CHRISTOF MIGONE
Shut Up (Preambles and Postfaces)
In 2008 I attended the Banff International Curatorial Institute Symposium. Towards the end of the conference, Matthew Higgs used his presentation time to pass around the microphone to all the participants asking them to respond to the prompt of what part of the conference had impacted them most thus far. Attendees numbered close to a hundred, I was in the last row. So by the time the mic reached me a lot had been said, I felt the need to skip my turn without retreating altogether, to take the moment of speaking as a moment of listening, to unsay somehow. So I said “What has impacted most so far is everything that has been said up until now and all that will be said once I pass this mic.” This presentation will be an instructional on how to shut up productively. A consideration of the imperative to listen. A quieting aloud. A sonics of silence. An artist talk by a talk artist that would prefer not to. A reflection on erasure and effacement, negation and mutism. A reflection on how these states of willed nullification, and the bemusement they engender, might serve as some of the pre- and post- conditions of possibility for change, however minueted.
LISA ROBERTSON
The Baudelaire Fractal
This is an account of how quite suddenly one morning upon waking I came into the knowledge that I had written the complete works of Baudelaire. It was certain that it was I who had written them: the lyric poems, prose poems, essays, art writings. . . even the letters and ephemera. And yet I was not Baudelaire; I remained myself. This ectoplasmic recognition took place in a hotel room in the Spring of 2017. A special consideration of the Salons shall inform the account. They called me to disorder.
MARK CLINTBERG
Between us
This presentation provides a focused contextualization of key artworks and pieces of critical writing from Clintberg’s practice that employ writing and inscription as forms of hailing or interpellation.

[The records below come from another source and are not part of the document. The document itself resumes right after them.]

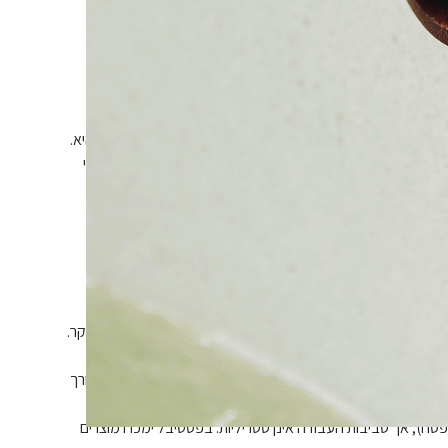
ע, אין צורך להדפיס את הכרטיסים. הגעה שלא בהתאם למועד
ה מתחייבת להכניס אורחים שהגיעו באיחור. אורח שלא הגיע
פי, זיכוי או כרטיס חלופי בגין אי-הגעה או איחור מכל סיבה שהיא.
(עד גיל שנתיים בהצגת ספח). בכניסה לפסטיבל קיים אזור ייעודי
חול על בעליהם בלבד. האיזור מצולם. הנהלת האירוע, ההפקה
או ציוד שיושארו באזור החנייה.
חות הטאלנטים אינה חלק קבוע מהפעילות היומיומית ומשתנה לאורך
לפסח), אך סביבות העבודה אינן סטריליות. בפסטיבל ימכרו מוצרים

In many cases, writing here becomes a publicly distributed method for evoking interpersonal relationship, and is materialized through neon signage, fibre, or printed matter. The models of interpellation discussed here are influenced by the writings of Eve Kosofsky Sedgwick and Judith Butler, who each explore how naming and hailing are methods of identity formation. The use of spatial language and prepositions in his work will also be discussed in connection to Sara Ahmed’s Queer Phenomenology. Particular attention will be given to the role of affect in critical writing and art practice.